> _Directions for this task_
Here are some records; return them all exactly.
*** Opening of Records for this task ***
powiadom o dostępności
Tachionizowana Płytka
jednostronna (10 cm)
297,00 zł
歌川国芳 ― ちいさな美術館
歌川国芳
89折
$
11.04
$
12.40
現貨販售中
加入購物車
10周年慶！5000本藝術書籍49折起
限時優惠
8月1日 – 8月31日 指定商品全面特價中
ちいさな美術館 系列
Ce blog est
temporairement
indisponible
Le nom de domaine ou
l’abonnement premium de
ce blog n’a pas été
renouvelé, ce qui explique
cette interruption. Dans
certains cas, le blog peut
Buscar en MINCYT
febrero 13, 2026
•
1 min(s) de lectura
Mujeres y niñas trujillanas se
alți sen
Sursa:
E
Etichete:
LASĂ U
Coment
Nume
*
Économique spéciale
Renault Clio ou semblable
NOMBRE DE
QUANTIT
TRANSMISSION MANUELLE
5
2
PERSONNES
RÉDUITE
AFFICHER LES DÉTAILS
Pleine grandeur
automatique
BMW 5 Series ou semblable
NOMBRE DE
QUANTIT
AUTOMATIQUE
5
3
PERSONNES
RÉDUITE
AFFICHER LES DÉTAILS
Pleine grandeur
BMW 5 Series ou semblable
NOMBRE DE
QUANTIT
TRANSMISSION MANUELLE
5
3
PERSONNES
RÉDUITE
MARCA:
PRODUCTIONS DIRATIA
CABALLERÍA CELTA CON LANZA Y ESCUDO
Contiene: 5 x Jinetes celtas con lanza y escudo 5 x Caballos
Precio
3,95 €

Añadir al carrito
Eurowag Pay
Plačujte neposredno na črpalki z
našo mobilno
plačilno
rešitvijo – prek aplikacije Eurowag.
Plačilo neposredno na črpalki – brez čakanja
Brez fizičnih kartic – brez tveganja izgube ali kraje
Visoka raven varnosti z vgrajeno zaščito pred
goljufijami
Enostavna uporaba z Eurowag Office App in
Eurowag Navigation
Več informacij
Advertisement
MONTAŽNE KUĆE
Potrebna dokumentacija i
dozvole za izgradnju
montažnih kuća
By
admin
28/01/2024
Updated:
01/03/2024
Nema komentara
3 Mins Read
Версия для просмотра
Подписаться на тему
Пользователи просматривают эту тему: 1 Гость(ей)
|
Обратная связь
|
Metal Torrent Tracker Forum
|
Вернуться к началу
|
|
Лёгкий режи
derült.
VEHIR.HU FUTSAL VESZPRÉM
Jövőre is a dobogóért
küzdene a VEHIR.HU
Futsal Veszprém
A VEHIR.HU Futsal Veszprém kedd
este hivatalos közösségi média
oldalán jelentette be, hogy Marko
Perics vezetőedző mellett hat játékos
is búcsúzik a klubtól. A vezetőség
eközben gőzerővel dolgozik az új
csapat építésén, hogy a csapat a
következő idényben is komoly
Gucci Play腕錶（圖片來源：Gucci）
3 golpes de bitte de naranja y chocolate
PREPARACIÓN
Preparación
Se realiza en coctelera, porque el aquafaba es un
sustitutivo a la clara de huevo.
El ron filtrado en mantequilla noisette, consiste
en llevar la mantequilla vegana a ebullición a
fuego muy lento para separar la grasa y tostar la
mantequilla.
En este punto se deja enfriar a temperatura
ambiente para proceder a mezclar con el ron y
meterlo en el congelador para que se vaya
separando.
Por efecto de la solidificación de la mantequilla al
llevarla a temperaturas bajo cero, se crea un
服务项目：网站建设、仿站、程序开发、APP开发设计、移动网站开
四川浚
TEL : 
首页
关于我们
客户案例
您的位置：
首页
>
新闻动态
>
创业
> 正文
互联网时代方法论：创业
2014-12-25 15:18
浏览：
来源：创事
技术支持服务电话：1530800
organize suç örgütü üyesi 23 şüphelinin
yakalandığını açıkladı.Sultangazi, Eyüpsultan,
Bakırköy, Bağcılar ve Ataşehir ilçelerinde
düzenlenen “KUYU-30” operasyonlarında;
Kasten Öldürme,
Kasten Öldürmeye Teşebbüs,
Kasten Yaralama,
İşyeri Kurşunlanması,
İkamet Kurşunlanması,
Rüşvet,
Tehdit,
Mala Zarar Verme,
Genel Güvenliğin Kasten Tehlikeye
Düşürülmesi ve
*** Close of Records for this task ***
> _Response to the exercise_
powiadom o dostępności
Tachionizowana Płytka
jednostronna (10 cm)
297,00 zł
歌川国芳 ― ちいさな美術館
歌川国芳
89折
$
11.04
$
12.40
現貨販售中
加入購物車
10周年慶！5000本藝術書籍49折起
限時優惠
8月1日 – 8月31日 指定商品全面特價中
ちいさな美術館 系列
Ce blog est
temporairement
indisponible
Le nom de domaine ou
l’abonnement premium de
ce blog n’a pas été
renouvelé, ce qui explique
cette interruption. Dans
certains cas, le blog peut
Buscar en MINCYT
febrero 13, 2026
•
1 min(s) de lectura
Mujeres y niñas trujillanas se
alți sen
Sursa:
E
Etichete:
LASĂ U
Coment
Nume
*
Économique spéciale
Renault Clio ou semblable
NOMBRE DE
QUANTIT
TRANSMISSION MANUELLE
5
2
PERSONNES
RÉDUITE
AFFICHER LES DÉTAILS
Pleine grandeur
automatique
BMW 5 Series ou semblable
NOMBRE DE
QUANTIT
AUTOMATIQUE
5
3
PERSONNES
RÉDUITE
AFFICHER LES DÉTAILS
Pleine grandeur
BMW 5 Series ou semblable
NOMBRE DE
QUANTIT
TRANSMISSION MANUELLE
5
3
PERSONNES
RÉDUITE
MARCA:
PRODUCTIONS DIRATIA
CABALLERÍA CELTA CON LANZA Y ESCUDO
Contiene: 5 x Jinetes celtas con lanza y escudo 5 x Caballos
Precio
3,95 €

Añadir al carrito
Eurowag Pay
Plačujte neposredno na črpalki z
našo mobilno
plačilno
rešitvijo – prek aplikacije Eurowag.
Plačilo neposredno na črpalki – brez čakanja
Brez fizičnih kartic – brez tveganja izgube ali kraje
Visoka raven varnosti z vgrajeno zaščito pred
goljufijami
Enostavna uporaba z Eurowag Office App in
Eurowag Navigation
Več informacij
Advertisement
MONTAŽNE KUĆE
Potrebna dokumentacija i
dozvole za izgradnju
montažnih kuća
By
admin
28/01/2024
Updated:
01/03/2024
Nema komentara
3 Mins Read
Версия для просмотра
Подписаться на тему
Пользователи просматривают эту тему: 1 Гость(ей)
|
Обратная связь
|
Metal Torrent Tracker Forum
|
Вернуться к началу
|
|
Лёгкий режи
derült.
VEHIR.HU FUTSAL VESZPRÉM
Jövőre is a dobogóért
küzdene a VEHIR.HU
Futsal Veszprém
A VEHIR.HU Futsal Veszprém kedd
este hivatalos közösségi média
oldalán jelentette be, hogy Marko
Perics vezetőedző mellett hat játékos
is búcsúzik a klubtól. A vezetőség
eközben gőzerővel dolgozik az új
csapat építésén, hogy a csapat a
következő idényben is komoly
Gucci Play腕錶（圖片來源：Gucci）
3 golpes de bitte de naranja y chocolate
PREPARACIÓN
Preparación
Se realiza en coctelera, porque el aquafaba es un
sustitutivo a la clara de huevo.
El ron filtrado en mantequilla noisette, consiste
en llevar la mantequilla vegana a ebullición a
fuego muy lento para separar la grasa y tostar la
mantequilla.
En este punto se deja enfriar a temperatura
ambiente para proceder a mezclar con el ron y
meterlo en el congelador para que se vaya
separando.
Por efecto de la solidificación de la mantequilla al
llevarla a temperaturas bajo cero, se crea un
服务项目：网站建设、仿站、程序开发、APP开发设计、移动网站开
四川浚
TEL : 
首页
关于我们
客户案例
您的位置：
首页
>
新闻动态
>
创业
> 正文
互联网时代方法论：创业
2014-12-25 15:18
浏览：
来源：创事
技术支持服务电话：1530800
organize suç örgütü üyesi 23 şüphelinin
yakalandığını açıkladı.Sultangazi, Eyüpsultan,
Bakırköy, Bağcılar ve Ataşehir ilçelerinde
düzenlenen “KUYU-30” operasyonlarında;
Kasten Öldürme,
Kasten Öldürmeye Teşebbüs,
Kasten Yaralama,
İşyeri Kurşunlanması,
İkamet Kurşunlanması,
Rüşvet,
Tehdit,
Mala Zarar Verme,
Genel Güvenliğin Kasten Tehlikeye
Düşürülmesi ve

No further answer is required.